About this task | Every record should be copied exactly, except that pictures are to be omitted.

Before and after images |
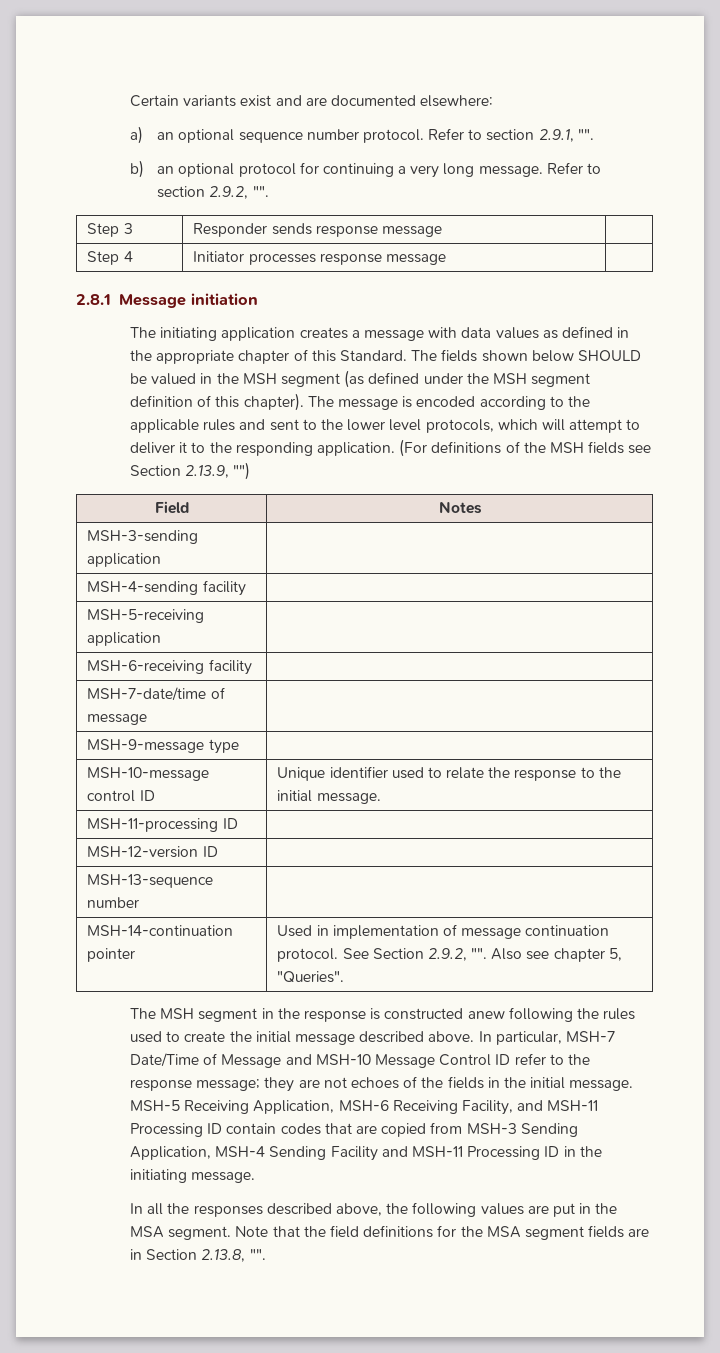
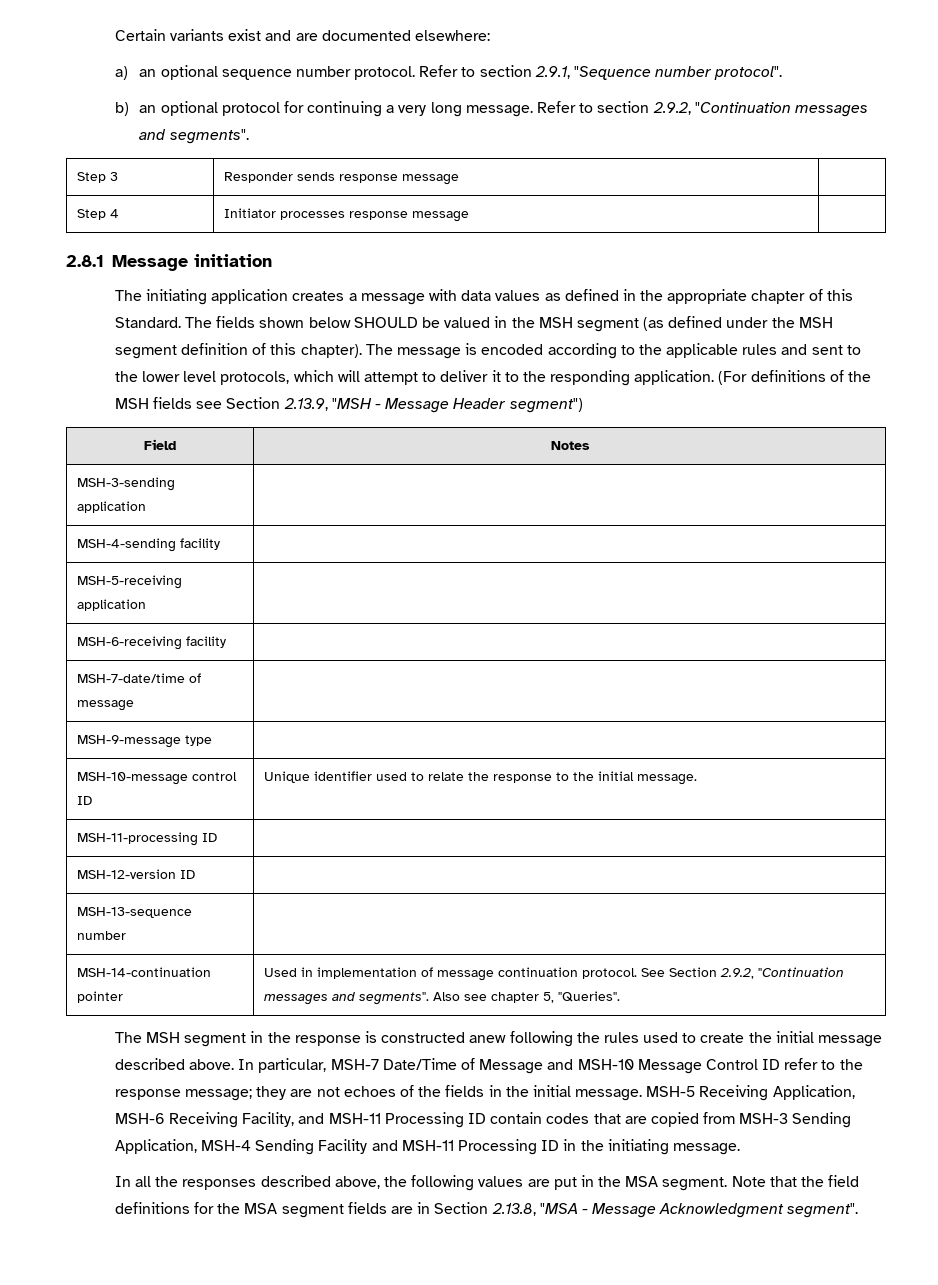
[577,129,594,140] "". -> [574,66,783,80] "Sequence number protocol".
[252,186,269,197] "". -> [694,102,868,117] [139,129,249,144] "Continuation messages and segments".
[233,462,251,480] "") -> [331,398,583,413] "MSH - Message Header segment")
[471,948,488,959] "". -> [757,967,844,977] [263,992,429,1005] "Continuation messages and segments".
[249,1249,266,1260] "". -> [539,1203,859,1218] "MSA - Message Acknowledgment segment".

Output for this task |
[577,129,594,140] "". -> [574,66,783,80] "Sequence number protocol".
[252,186,269,197] "". -> [694,102,868,117] [139,129,249,144] "Continuation messages and segments".
[233,462,251,480] "") -> [331,398,583,413] "MSH - Message Header segment")
[471,948,488,959] "". -> [757,967,844,977] [263,992,429,1005] "Continuation messages and segments".
[249,1249,266,1260] "". -> [539,1203,859,1218] "MSA - Message Acknowledgment segment".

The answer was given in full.